Pliny was not Isidore’s only source. He found much to reproduce from the writings of Servius, Donatus, Palladius and Nonius Marcellus, as well as the Christian writers Jerome and Augustine. Unlike Pliny, Isidore’s work for the Church precluded him from conducting much research of his own; he didn’t travel much, and there are scant original narrative observations of the sort found in Tacitus. His work was an abridgement and a bridge, a link between late antiquity and medieval Christian scholarship, between the Greek and Roman Empires and those of the pagans and Visigoths. Isidore had a term for his method, something he considered a viable new trade: ‘compilator’. He defined this as ‘one who mixes the words of others with his own, just as those making pigments crush many different [colours] in the mortar.’ He also saw himself as a gardener, selecting textual ‘flowers’ as he went.
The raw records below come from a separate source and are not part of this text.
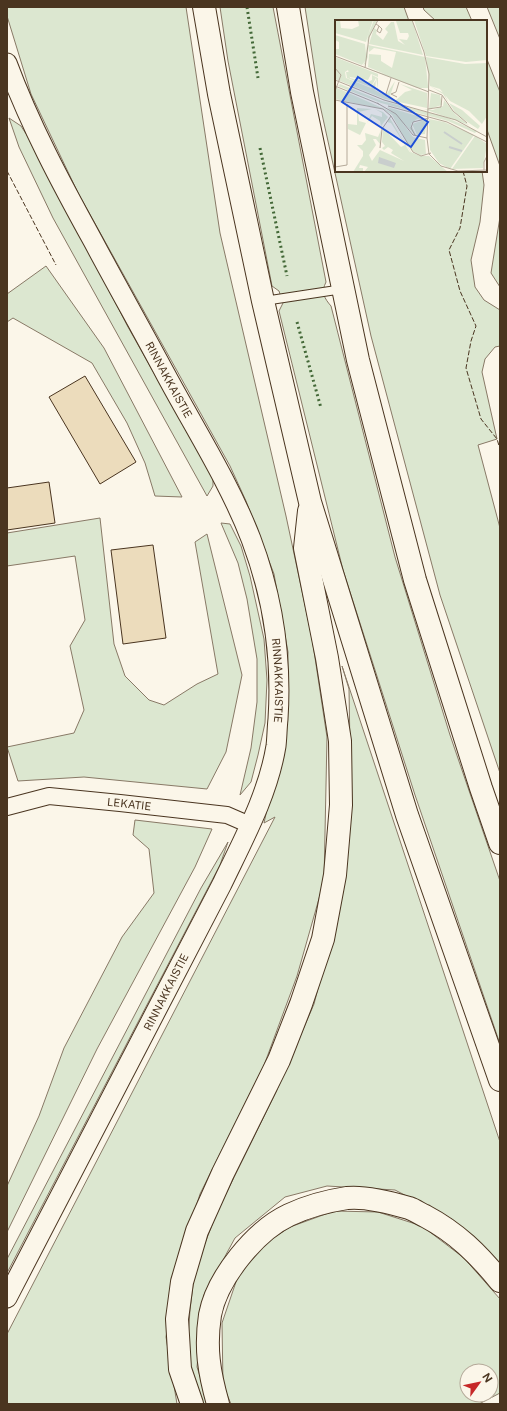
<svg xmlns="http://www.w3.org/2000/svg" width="507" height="1411" font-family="'Public Sans',sans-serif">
<rect width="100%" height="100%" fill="#fbf6e9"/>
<!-- green -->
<g fill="#dce7d0" stroke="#887966" fill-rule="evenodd">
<polygon points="7,7 186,7 220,233 286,516 312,638 327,737 324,881 297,976 263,1068 200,1194 177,1268 166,1337 177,1404 7,1404 7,1334 275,817 264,823 287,718 288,652 274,574 246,501 230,466 78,193 31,94 7,16"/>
<path d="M220,7H273L326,282C321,292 324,298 331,306L395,557L450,735L500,881V1044L415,795L343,570L279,311L283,303L279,291L272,286L228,61Z"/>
<polygon points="305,7 404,7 409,21 336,21 336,171 482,171 484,185 480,222 471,260 475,287 484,300 500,310 500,346 495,347 485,359 482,372 497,439 478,445 500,528 500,773 440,595 371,336 320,105"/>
<polygon points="423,7 466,7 472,21 436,21 424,10"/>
<polygon points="487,7 500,7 500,39"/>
<polygon points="486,57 500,92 500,166 486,127"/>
<polygon points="9,118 21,126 37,151 128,327 213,478 213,486 207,496 53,218 19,147"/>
<polygon points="500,217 500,287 491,273"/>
<polygon points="46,266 104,348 182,497 155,496 145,463 127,423 92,363 13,318 7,322 7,294"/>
<polygon points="100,518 114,644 125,676 149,700 164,705 197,684 218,674 195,542 207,534 242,675 226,752 207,789 84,777 18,781 7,747 74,733 84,710 70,646 85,620 75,556 7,566 7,533"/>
<polygon points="221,523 230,524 241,546 250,576 264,639 267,680 265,723 258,755 251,782 240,795 251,748 257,702 257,659 247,599 238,563"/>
<polygon points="342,666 500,1142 500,1263 453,1220 395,1190 327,1186 285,1197 235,1238 204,1295 197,1367 209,1404 200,1404 187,1353 190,1310 195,1269 217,1212 276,1092 314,1004 344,886 351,809 349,689"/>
<polygon points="135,820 212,829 195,867 97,1049 7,1232 7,1186 39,1116 64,1048 122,937 154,893 149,849 133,835"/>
<polygon points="228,842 220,865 7,1273 7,1259 201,888"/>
<path d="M334,1211L378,1212L422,1226L464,1258L500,1299V1393L479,1404H231L223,1385L222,1323L239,1273L265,1243L290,1227ZM467,1371H491V1395H467Z"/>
</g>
<!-- building -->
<g fill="#ecdcbc" stroke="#4a3520">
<polygon points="85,376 136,462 100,484 49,397"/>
<polygon points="49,482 55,523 7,530 7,488"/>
<polygon points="153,545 166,638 123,644 111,550"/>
</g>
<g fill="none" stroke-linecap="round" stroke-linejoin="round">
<defs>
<polyline id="service" points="264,301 343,289"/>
<g id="minor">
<path id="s1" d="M7,807L49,796L120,803L227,815L250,825"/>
</g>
<g id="tertiary">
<path id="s2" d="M7,63C30,125 61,183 93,241C117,286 142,330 166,375C195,429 229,482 251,539C273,597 282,658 278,719C277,728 277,738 276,746C268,795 243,840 222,884L7,1298"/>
</g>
<g id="motorway">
<polyline points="204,7 219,94 263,301 310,502 407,815 500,1080"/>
<polyline points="288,7 302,92 358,360 415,580 481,788 500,843"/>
<polyline points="192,1404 180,1369 177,1319 182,1282 197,1231 223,1173 279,1060 301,1004 323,939 335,875 341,805 340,741 327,658 305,548 309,511"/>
<path d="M218,1404C209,1372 205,1348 210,1315C217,1278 255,1231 289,1215C306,1207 327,1201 347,1198C365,1196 392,1203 409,1208C415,1210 420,1214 425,1216C457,1233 478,1254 500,1281"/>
</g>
</defs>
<!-- service casing -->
<use href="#service" stroke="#4a3520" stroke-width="10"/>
<!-- minor casing -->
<use href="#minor" stroke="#4a3520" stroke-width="18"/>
<!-- tertiary casing -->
<use href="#tertiary" stroke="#4a3520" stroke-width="21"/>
<!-- motorway casing -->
<use href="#motorway" stroke="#4a3520" stroke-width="24"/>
<!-- service -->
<use href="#service" stroke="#fbf6e9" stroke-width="8"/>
<!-- minor -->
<use href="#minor" stroke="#fbf6e9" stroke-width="16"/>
<!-- tertiary -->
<use href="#tertiary" stroke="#fbf6e9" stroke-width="19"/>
<!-- motorway -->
<use href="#motorway" stroke="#fbf6e9" stroke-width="22"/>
<!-- hedge -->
<g stroke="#436837" stroke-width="3" stroke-dasharray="2 3" stroke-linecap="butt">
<polyline points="247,7 258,78"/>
<polyline points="260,148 287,276"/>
<polyline points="297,322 321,408"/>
</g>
<!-- fence -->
<g stroke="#4a3520" stroke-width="1" stroke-dasharray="5 2" stroke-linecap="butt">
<polyline points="7,171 56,265"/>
<polyline points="463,171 467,186 460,228 449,250 460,291 476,326 471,341 466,368 481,419 497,439 500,449"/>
</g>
</g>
<g text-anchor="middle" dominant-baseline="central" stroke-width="3" stroke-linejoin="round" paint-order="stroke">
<!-- street labels -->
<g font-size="11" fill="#4a3520" stroke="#fbf6e9">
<text stroke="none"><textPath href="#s2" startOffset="356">RINNAKKAISTIE</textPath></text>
<text stroke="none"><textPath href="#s2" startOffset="680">RINNAKKAISTIE</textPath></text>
<text stroke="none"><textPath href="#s1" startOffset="124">LEKATIE</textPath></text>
<text transform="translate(166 992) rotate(-63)">RINNAKKAISTIE</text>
</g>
</g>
<!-- overview -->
<g transform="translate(335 20)">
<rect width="152" height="152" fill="#fbf6e9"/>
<path d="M0,0H5L6,8L17,9L24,6L23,0H38L33,15L39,0H42L32,23L33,15L31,22L0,13ZM77,0L88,35L34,24L39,8L42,10L41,14L48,20L53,12L50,9L56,2H59L63,21L70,25L64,19L72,20L74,16L73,13H65L61,1ZM79,0H152V40L131,42L91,36ZM0,15L30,24L31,34L32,24L33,37L30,44L28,45L31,40L27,45L0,34V29H4V22L0,20ZM33,25L90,37L93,66L71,63L93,66V68H82L34,49L50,54L33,47L34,34L46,35V41L57,48L61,32L39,28L34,32ZM0,37L43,54V57L36,54L33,60L15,57L13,50L10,52L11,58L36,68L41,60L40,70L45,73L51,75L60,61L55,76L60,81L70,72L77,70L65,64L92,73V88L50,79L0,59ZM91,37L130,44L152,43V96L147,104L134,91L115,81L105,69L95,66ZM11,52H14L15,58L33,62L37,60V55L43,58V69L41,58L36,67L12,58ZM5,64L47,81L108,96L142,111L140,113L113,101L46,83L3,66ZM95,66L109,73L114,83L127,90L145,106L143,109L125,97L120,92L108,74ZM0,67L61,94L78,117L90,120L91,134L85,135L76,130L57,95L48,89L0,79ZM96,73L105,75L107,85L94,89ZM109,80L121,95L134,105L89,89L98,90L108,86ZM52,87L89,98L82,99L76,104L82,117ZM22,88L37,89L23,92L24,101L31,103L25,115L13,109V104L22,105ZM40,89L48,92L53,97L46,106L45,101L37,96L32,103L36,94L47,97V93ZM55,98L74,131L76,133L56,98L76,132L85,136H94L113,152H29L33,147L25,145L24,148H28V152H18L28,136V131L22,125H27L31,120L30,113L43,117L46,110L45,124L41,119H38L41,125L34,135L37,141L45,130L69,141L56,133L58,130L53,127L49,130L47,128L50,126L47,122L48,108L66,127L70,125L56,103L52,102ZM92,99L90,114L82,115L77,104ZM94,99L109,102L139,115L115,149L104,143L95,130ZM140,116L152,124L148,148L117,149Z" fill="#dce7d0"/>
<path d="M44,137L61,143L59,148L43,143Z" fill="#c9cecd"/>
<path fill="none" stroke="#c9cecd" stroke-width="2" d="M109,112L127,124M114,127L127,131"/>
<path fill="none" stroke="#b4a999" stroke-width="1" d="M41,4L44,6L47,9L45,13L42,11L44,6M0,36L94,72M0,48L6,55L0,71M30,48L34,17L43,0M0,60L49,80L121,100L152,117M0,66L44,84M94,70L107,75L118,91L132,103M51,74L56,58M62,77L56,74L61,72L64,62M0,80L48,89L56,96L78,132L86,136L96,133M42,83L61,94L78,115L92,118L94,54L89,32L77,0M53,86L112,102L152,122M93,89L106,87L107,76M80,115L76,108L78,102L94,98M92,118L94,134L106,146L123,151L152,150M45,128L47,109L56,96M0,147L12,145V84M149,150V142L152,136"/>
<path fill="#1d4ed8" fill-opacity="0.15" stroke="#1d4ed8" stroke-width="2" d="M23,57L93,102L76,127L7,82Z"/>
<rect width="152" height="152" fill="none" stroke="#4a3520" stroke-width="2"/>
</g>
<!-- border -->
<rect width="507" height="1411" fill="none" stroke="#4a3520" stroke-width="16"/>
<!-- north arrow -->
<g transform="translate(479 1383) rotate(57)"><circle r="19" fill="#fbf6e9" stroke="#b4a999"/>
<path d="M0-3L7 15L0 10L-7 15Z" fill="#c62828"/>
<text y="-6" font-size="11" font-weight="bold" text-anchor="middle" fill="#4a3520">N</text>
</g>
</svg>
Consulting Etymologiae today we may revel in that combination of pleasures an old encyclopaedia never fails to provide – illumination, bafflement and the invaluable impression of an age. Within Isidore’s orchard we find:

BIRDS: There is a single word for birds, but various kinds, for just as they differ among themselves in appearance, so do they differ also in the diversity of their natures. Some are simple, like the dove, and others clever, like the partridge; some enjoy the company of humans, like the swallow, while others prefer a secluded life in deserted places, like the turtledove … Some make a racket with their calls, like the swallow. Some produce the sweetest songs, like the swan and the blackbird, while others imitate the speech and voices of humans, like the parrot and the magpie. But there are innumerable others differing in kind and behaviour, for no one can discover how many kinds of birds there are.
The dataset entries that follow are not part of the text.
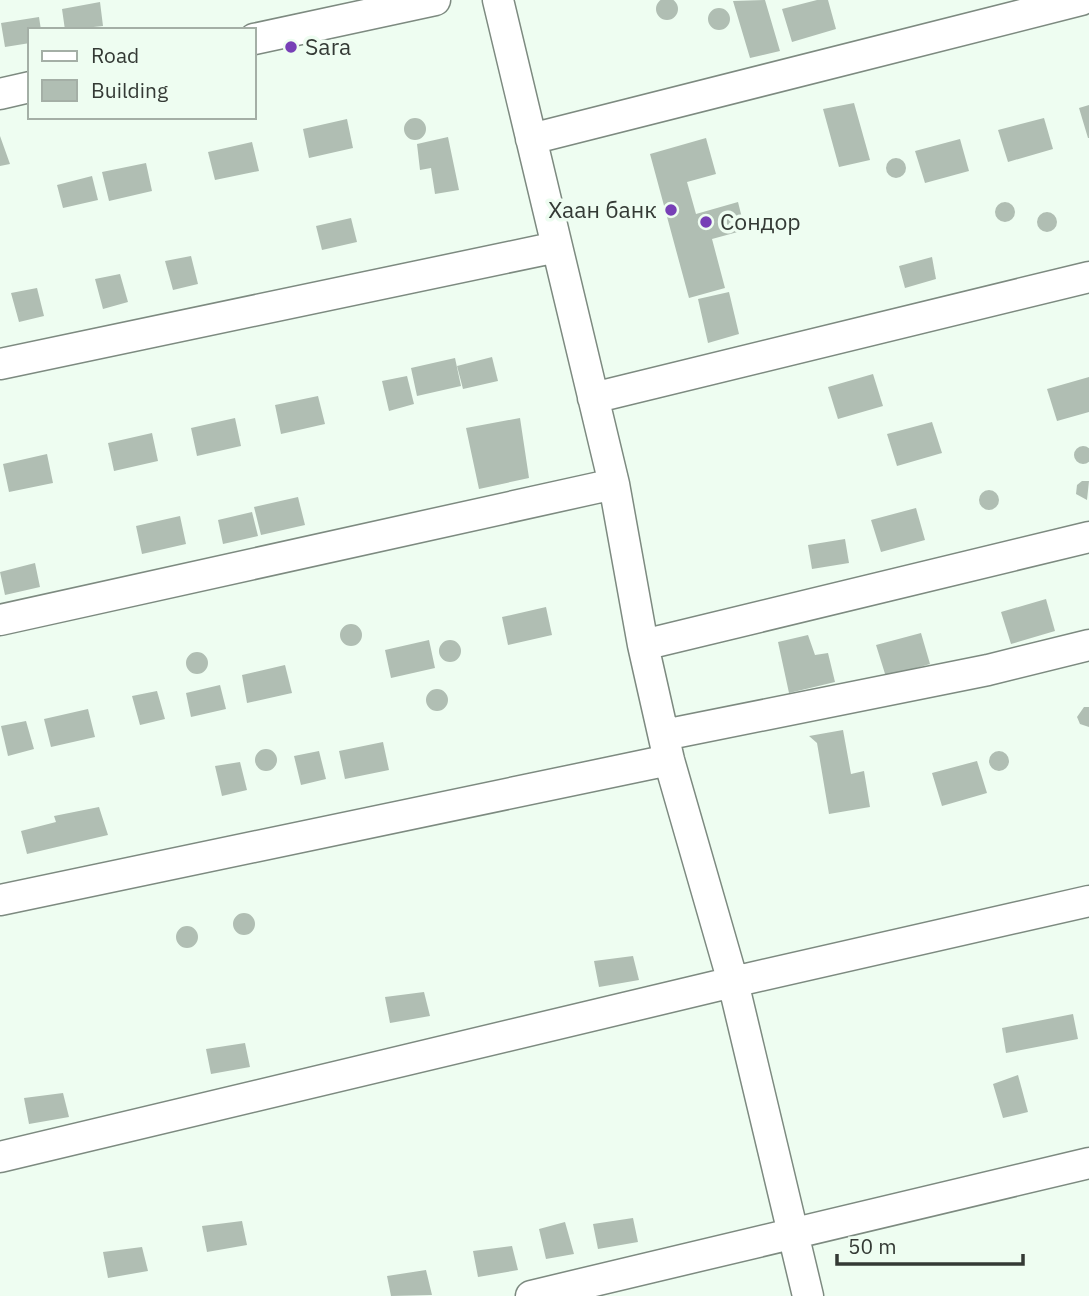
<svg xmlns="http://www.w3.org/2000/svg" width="1089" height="1296" font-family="'IBM Plex Sans',sans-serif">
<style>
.building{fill:#b0beb3}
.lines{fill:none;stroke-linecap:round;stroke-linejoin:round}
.street-casing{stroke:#7d8a80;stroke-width:33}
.street{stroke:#fff;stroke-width:30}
.poi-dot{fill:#773fb6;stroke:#eefdf1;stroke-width:2.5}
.labels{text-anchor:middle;stroke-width:7;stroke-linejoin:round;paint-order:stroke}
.poi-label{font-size:23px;fill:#343a35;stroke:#eefdf1;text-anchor:start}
</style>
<rect width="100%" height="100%" fill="#eefdf1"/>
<path class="building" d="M656 9a11 11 0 1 1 22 0a11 11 0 1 1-22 0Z
M 765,0 L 780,51 L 750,58 L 733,1 Z
M 817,0 L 828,0 L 836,29 L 792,42 L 782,9 Z
M 100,2 L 103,26 L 65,30 L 62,9 Z
M708 19a11 11 0 1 1 22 0a11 11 0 1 1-22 0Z
M 39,17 L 41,30 L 30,30 L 30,43 L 5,47 L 1,23 Z
M 854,103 L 870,160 L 839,167 L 823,109 Z
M 1089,105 L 1089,138 L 1088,138 L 1079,108 Z
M404 129a11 11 0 1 1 22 0a11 11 0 1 1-22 0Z
M 1044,118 L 1053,149 L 1008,162 L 998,130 Z
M 347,119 L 353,148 L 309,158 L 303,129 Z
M 0,136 L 10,164 L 0,166 Z
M 448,137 L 459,190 L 435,194 L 431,168 L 420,170 L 417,144 Z
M 706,138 L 716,174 L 687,182 L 696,214 L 738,202 L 745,230 L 712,239 L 725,288 L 689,298 L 650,154 Z
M 960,139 L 969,171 L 925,183 L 915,151 Z
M 252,142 L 259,171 L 215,180 L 208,152 Z
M886 168a10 10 0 1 1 20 0a10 10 0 1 1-20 0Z
M 146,163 L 152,191 L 109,201 L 102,172 Z
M 92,176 L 98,200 L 63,208 L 57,185 Z
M995 212a10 10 0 1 1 20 0a10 10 0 1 1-20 0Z
M1037 222a10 10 0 1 1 20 0a10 10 0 1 1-20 0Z
M 351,218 L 357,242 L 322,250 L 316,226 Z
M 191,256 L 198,284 L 173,290 L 165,261 Z
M 932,257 L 936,279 L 905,288 L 899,266 Z
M 120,274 L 128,302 L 103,309 L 95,279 Z
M 37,288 L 44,316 L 19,322 L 11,293 Z
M 729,292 L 739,334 L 708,343 L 698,299 Z
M 492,357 L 498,381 L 463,389 L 457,366 Z
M 455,358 L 461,386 L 417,396 L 411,368 Z
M 873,374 L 883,406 L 838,419 L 828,387 Z
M 407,376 L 414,404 L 389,411 L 382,381 Z
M 1089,377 L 1089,412 L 1057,421 L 1047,389 Z
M 318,396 L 325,424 L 281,434 L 275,405 Z
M 235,418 L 241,446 L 197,456 L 191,428 Z
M 520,418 L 529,478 L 479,489 L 466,428 Z
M 932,422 L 942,453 L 897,466 L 887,434 Z
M 152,433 L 158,461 L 114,471 L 108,443 Z
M1074 455a9 9 0 1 1 18 0a9 9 0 1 1-18 0Z
M 47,454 L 53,483 L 9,492 L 3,464 Z
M 1082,481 L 1089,481 L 1087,500 L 1076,494 L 1077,485 Z
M979 500a10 10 0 1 1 20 0a10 10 0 1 1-20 0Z
M 298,497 L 305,525 L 261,535 L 254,507 Z
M 916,508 L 925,540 L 881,552 L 871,520 Z
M 252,512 L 258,536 L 223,544 L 218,520 Z
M 180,516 L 186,544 L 142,554 L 136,526 Z
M 845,539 L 849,563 L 812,569 L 808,545 Z
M 35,563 L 40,587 L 5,595 L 0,572 Z
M 1046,599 L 1055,631 L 1011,644 L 1001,612 Z
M 546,607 L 552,635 L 508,645 L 502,617 Z
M340 635a11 11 0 1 1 22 0a11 11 0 1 1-22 0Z
M 921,633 L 930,664 L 886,677 L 876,645 Z
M 808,635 L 815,655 L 828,653 L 835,682 L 789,693 L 778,642 Z
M439 651a11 11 0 1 1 22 0a11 11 0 1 1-22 0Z
M 429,640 L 435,668 L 391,678 L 385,650 Z
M186 663a11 11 0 1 1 22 0a11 11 0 1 1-22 0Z
M 285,665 L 292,693 L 247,703 L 242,675 Z
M 220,685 L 226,709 L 191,717 L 186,693 Z
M426 700a11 11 0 1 1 22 0a11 11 0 1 1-22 0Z
M 157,691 L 165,719 L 140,725 L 132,696 Z
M 1084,707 L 1089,707 L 1089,727 L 1080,724 L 1077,717 Z
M 88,709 L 95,737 L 51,747 L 44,719 Z
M 26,721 L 34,749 L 8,756 L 1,726 Z
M 843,730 L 851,774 L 864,771 L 870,807 L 829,814 L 817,743 L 809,736 Z
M 383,742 L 389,770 L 345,779 L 339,751 Z
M255 760a11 11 0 1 1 22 0a11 11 0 1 1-22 0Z
M 319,751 L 326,779 L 301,785 L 294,756 Z
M989 761a10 10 0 1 1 20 0a10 10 0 1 1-20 0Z
M 977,761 L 987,793 L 942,806 L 932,773 Z
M 240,762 L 247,790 L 222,796 L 215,766 Z
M 99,807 L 108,835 L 27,854 L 21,831 L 56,822 L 54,816 Z
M233 924a11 11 0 1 1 22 0a11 11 0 1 1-22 0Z
M176 937a11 11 0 1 1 22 0a11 11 0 1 1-22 0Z
M 633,956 L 639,980 L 599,987 L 594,961 Z
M 424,992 L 430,1016 L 390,1023 L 385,997 Z
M 1073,1014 L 1078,1039 L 1006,1053 L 1002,1028 Z
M 245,1043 L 250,1067 L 211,1074 L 206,1049 Z
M 1018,1075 L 1028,1112 L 1003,1118 L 993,1084 Z
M 63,1093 L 69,1117 L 29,1124 L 24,1098 Z
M 633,1218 L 638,1242 L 598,1249 L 593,1224 Z
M 242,1221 L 247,1245 L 207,1252 L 202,1226 Z
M 565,1222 L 574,1254 L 546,1259 L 539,1229 Z
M 512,1246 L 518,1270 L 478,1277 L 473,1251 Z
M 142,1247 L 148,1271 L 108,1278 L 103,1252 Z
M 426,1270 L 432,1295 L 391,1296 L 387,1276 Z"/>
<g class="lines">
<defs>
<path id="street" d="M 498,0 L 614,484 L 643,645 L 669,760 L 733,982 L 808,1296
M 254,39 L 435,0
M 0,94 L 30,87
M 531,139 L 1081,0
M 0,364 L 557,247
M 593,398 L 1089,277
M 0,620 L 614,484
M 643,645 L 1089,537
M 664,735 L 988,670 L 1089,645
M 0,900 L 669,760
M 0,1157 L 733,982 L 1089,901
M 531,1296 L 1089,1163"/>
</defs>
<use href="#street" class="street-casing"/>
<use href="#street" class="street"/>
</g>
<g class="poi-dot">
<circle cx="291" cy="47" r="7"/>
<circle cx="671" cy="210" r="7"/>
<circle cx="706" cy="222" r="7"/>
</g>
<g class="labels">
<g class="poi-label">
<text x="305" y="55">Sara</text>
<text x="657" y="218" text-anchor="end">Хаан банк</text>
<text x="720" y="230">Сондор</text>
</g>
</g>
<rect x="28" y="28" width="228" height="91" fill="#eefdf1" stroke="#a4afa6" stroke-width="2"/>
<rect x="42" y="51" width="35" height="10" fill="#ffffff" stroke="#a4afa6" stroke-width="2"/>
<text x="91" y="63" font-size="21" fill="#343a35">Road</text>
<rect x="42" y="80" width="35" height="21" fill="#b0beb3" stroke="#a4afa6" stroke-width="2"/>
<text x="91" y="98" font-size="21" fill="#343a35">Building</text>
<path d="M837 1254v10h186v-10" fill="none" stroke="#343a35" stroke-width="3.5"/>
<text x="848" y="1254" font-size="21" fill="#343a35" stroke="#eefdf1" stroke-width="5" paint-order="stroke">50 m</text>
</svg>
BRONZE: The ancients used bronze before they used iron. Indeed, at first they would plow the earth with bronze; with bronze weapons they would wage war; and bronze was more prized, while gold and silver were rejected as useless. Now, according to Lucretius’ On the Nature of Things, it is the opposite: ‘Bronze is despised and gold has attained the highest honor: thus time in its turning changes the positions of things, and what was prized becomes finally without value.’

BALL GAMES: A ball (pila) is properly so called because it is stuffed with hair (pilus). It is also a ‘sphere’ (sphera), so called from ‘carrying’ (ferre) or ‘striking’ (ferire). Among the types of ball games are ‘trigon-ball’ (trigonaria) and ‘arena-ball’ (arenata). Arena-ball, which is played in a group, when, as the ball is thrown in from the circle of bystanders and spectators, they would catch it beyond a set distance and begin the game. They call it the ‘elbow-game’ (cubitalis) when two people at close quarters and with their elbows almost joined strike the ball. Those who pass the ball to their fellow players by striking it with the out-stretched lower leg are said to ‘give it the calf’ (suram dare).

The influence of Etymologiae was wide, informing all the cultural centres of Europe before the Enlightenment. Almost 1000 manuscript copies survive, and it was among the earliest texts to have benefitted from Gutenberg’s printing press. Bede referred to Etymologiae extensively, and its author was immortalised more than 500 years later by Dante, whose Divine Comedy (c.1320) concludes with the dancing souls of solar illumination: ‘See, flaming beyond, the burning spirit of Isidore.’